Strascinati, later renamed cannelloni, gained popularity during WWII.

People would come from all over to Sorrento to the restaurant to eat and escape the bombings.

How to cook cannelloni

As I mentioned, I like pretty hassle-free dishes.

So, there’s no way I’m making fresh pasta for this.

I wouldn’t know where to start for one reason.

And dried pasta is just as good.

Although I’d recommend going for some quality dried pasta.

Look for brands that come from Italy, especially from the region of Campania.

So for this recipe I’m sharing, you simply fill the tubes and bake them.

The key when baking, is to have sauce on the bottom and sauce on the top.

This cooks the pasta and the sauce absorbs into it as well.

What fillings?

Pretty much anything!

Anything meat and ricotta-based with a tomato sauce, is a good start.

You can also do vegetables fillings like spinach and ricotta.

These not much stopping you on fillings.

Here are a few ideas:

  • Meats (beef, pork, veal)
  • Cheeses (ricotta, mozzarella, parmesan)
  • Vegetables
  • Sauces (tomato sauce, tomato passatta, béchamel sauce, cream sauces)
  • Herbs (parsley, rosemary, basil, bay leaves)
  • Apples
  • Walnuts

Cannelloni with sausage ragu and ricotta

Course Main Course
Keyword cannelloni, one pot meal, pasta
Prep Time 30 minutes
Cook Time 1 minute
Total Time 31 minutes
Servings 6 people
Cost £


  • 500 g dried cannelloni tubes (you can find online if not in a supermarket)
  • 250 g mozzarella, cut into little chunks to dot on the top at the end


  • 400g Italian sausages, skins removed and sausage meat finely chopped (or use any sausage with some nice flavour like fennel). Nb: it's important to cut the sausage meat quite finely as it needs to be piped.
  • 1 onion, chopped finely
  • 2 sticks of celery, chopped finely
  • 4 sage leaves, chopped
  • 100 ml red wine
  • 400 g ricotta
  • 1 egg, beaten
  • 100 g fresh or dried breadcrumbs


  • 4 tbsp olive oil
  • 1 garlic cloved, thinly chopped
  • 4 basil leaves
  • 600 g passata (use tinned tomatoes & add some garlic & herbs if you do'nt have passata)
  • salt and pepper for seasoning


  • In a hot frying pan, place the broken up sausage meat and cook until it goes a little brown and the fat renders. Then remove and set to the side.
  • In the same pan (with any fat from the sausages), add the celery, onion, sage and cook until softened – approx 3mins.
    Next, add the red wine and reduce it by half before returning the sausage meat to the pan and cooking for approx 10mins or until the liquid is a little syrupy.
  • Take off the heat and cool a little, then add the ricotta, 1/2 of the parmesan, the beaten egg, and the breadcrumbs and mix well. Season to taste.
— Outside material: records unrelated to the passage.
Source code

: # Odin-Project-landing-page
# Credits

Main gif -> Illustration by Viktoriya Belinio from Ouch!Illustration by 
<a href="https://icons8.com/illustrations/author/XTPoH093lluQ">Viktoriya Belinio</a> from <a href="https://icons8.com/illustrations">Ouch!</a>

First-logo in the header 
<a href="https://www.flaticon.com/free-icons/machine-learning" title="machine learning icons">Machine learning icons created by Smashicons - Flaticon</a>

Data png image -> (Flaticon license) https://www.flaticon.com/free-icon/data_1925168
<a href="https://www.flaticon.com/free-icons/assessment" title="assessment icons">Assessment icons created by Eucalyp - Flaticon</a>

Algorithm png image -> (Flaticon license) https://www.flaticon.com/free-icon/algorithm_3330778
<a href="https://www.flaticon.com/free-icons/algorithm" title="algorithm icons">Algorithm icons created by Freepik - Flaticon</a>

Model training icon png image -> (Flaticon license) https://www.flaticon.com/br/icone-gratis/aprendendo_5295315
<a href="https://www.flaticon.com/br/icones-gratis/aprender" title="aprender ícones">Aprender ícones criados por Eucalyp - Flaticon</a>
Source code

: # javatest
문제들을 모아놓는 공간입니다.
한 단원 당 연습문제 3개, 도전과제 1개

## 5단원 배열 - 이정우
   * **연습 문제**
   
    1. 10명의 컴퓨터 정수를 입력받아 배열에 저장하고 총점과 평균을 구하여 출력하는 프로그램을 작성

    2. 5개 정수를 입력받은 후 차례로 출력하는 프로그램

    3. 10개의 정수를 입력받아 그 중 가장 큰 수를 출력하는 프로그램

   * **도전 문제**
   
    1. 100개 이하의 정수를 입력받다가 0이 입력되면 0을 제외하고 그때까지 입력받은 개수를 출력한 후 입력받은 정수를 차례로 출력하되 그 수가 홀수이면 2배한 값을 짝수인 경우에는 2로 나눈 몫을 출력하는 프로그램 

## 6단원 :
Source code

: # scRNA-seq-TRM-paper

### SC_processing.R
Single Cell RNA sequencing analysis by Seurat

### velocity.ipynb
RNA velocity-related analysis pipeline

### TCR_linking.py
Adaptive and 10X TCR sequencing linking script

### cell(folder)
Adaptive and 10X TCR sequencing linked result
  • In a saucepan, add 3 tbsp of olive oil, garlic and basil and cook for a minute before adding the passata and cooking for approx 10mins on medium heat with a lid half on. Season with salt and pepper.
    (You don't want it to go too thick as the pasta cooks in the sauce).

Filling the cannelloni

  • Preheat the oven to 180C/160C fan.
    Take a piping bag and cut the bottom to approx 2 cm so the mixture can squeeze out.
    Place the sausage mixture into a piping bag and gently squeeze the mixture into each tube ensuring they are nice and full.
  • In an ovenproof dish, light;y oil the surface before spooning some of the sauce into the dish – approx 1 cm.
    Lay the filled cannelloni on top and then spoon the rest of the sauce over the top.
  • Scatter the mozzarella and remaining parmesan over the top, cover the dish with foil, making sure to seal all the way around the edge.
    Bake in the oven for 30 minutes, then remove the foil and cook for a further 10 minutes.
  • Let it cool for a few minutes before serving. Add some more parmesan and some cracked pepper.